Translate this sentence from the figure legend below into Spanish: "Uncropped images of blots are shown in Supplementary Fig. 9."
------ Passage
Figure 7. Cx43 modulates formation of pre-autophagosomal structures through direct interaction with autophagy-related proteins.

(a) Co-immunostaining for Cx43 and the indicated Atgs in NRK cells maintained in the presence or absence of serum (top). Single and merged channels of the 3D reconstruction of the boxed regions are shown (bottom). Nuclei are highlighted with DAPI. (b, c) Immunoblot for the indicated proteins of immunoprecipitates (IP) of Cx43 in NRK cells maintained in the presence or absence of serum (b) or treated or not with 3-methyladenine (c) Atg5 is shown as negative control for IP. (d) Co-staining for Atg9 and e-cadherin in NRK cells control and knocked down for Cx43. Single and merged channels at higher magnification areas are shown. (e) Immunofluorescence for endogenous Atg9 and Cx43 in NRK cells control or knocked down for Eps15. (f, g) Immunofluorescence for endogenous Cx43 (green) in NRK cells control or knocked down for Atg14 (f) or Atg9 (g) maintained in the presence or absence of serum. (h) Immunofluorescence of endogenous Cx43 in NRK cells control or knocked down for Atg14 treated (or not) with Tx or Lnd (left). e-cadherin staining (red) is shown to highlight plasma membrane in g and h. Full fields are shown in Supplementary Fig. 6h. Quantification of intracytoplasmic Cx43-positives vesicles (right) (n= 3 wells, 3 independent experiments, >30 cells per experiment). Values are mean+s.e.m and significant for (*) p<0.01 using ANOVA+Bonferroni test. Bars: 5 μm. Uncropped images of blots are shown in Supplementary Fig. 9.
------------
------ Supplied data
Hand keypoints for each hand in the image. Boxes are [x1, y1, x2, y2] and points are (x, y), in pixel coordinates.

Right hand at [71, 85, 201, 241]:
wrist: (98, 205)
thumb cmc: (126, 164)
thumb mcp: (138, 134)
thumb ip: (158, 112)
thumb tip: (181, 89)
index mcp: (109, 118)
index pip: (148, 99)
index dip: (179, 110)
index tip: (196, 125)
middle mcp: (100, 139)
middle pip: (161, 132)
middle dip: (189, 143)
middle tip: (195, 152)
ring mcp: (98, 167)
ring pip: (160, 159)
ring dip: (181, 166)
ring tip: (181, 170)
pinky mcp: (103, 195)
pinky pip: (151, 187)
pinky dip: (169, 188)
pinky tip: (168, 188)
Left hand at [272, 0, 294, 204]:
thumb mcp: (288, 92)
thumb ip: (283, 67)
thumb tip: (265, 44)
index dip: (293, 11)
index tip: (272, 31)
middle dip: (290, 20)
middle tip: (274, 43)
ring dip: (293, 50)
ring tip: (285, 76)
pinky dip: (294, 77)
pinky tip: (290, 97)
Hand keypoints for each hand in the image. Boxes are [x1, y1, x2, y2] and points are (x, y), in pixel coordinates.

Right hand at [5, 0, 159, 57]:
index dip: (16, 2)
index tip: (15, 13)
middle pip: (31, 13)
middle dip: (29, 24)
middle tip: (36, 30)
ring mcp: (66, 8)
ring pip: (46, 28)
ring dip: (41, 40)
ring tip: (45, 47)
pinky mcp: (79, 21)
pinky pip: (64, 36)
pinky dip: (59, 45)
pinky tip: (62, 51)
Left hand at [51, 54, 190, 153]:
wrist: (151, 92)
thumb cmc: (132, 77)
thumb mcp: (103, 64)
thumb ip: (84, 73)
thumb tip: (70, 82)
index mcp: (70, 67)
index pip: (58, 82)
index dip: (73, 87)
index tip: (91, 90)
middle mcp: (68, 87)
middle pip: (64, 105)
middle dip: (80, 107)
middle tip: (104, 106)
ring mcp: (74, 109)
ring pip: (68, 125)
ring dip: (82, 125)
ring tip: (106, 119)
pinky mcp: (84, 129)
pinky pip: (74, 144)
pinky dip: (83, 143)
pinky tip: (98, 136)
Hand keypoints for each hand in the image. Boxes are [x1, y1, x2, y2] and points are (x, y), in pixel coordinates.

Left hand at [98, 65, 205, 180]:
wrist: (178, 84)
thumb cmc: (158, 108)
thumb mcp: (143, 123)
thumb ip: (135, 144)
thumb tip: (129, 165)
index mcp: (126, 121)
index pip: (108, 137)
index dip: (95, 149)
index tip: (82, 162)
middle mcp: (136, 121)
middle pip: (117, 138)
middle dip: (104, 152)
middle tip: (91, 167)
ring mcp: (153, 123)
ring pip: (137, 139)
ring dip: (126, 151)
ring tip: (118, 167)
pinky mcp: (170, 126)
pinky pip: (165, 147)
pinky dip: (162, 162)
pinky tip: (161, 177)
------------
_Answer section:_ Las imágenes sin recortar de los blots se muestran en la Fig. 9 suplementaria.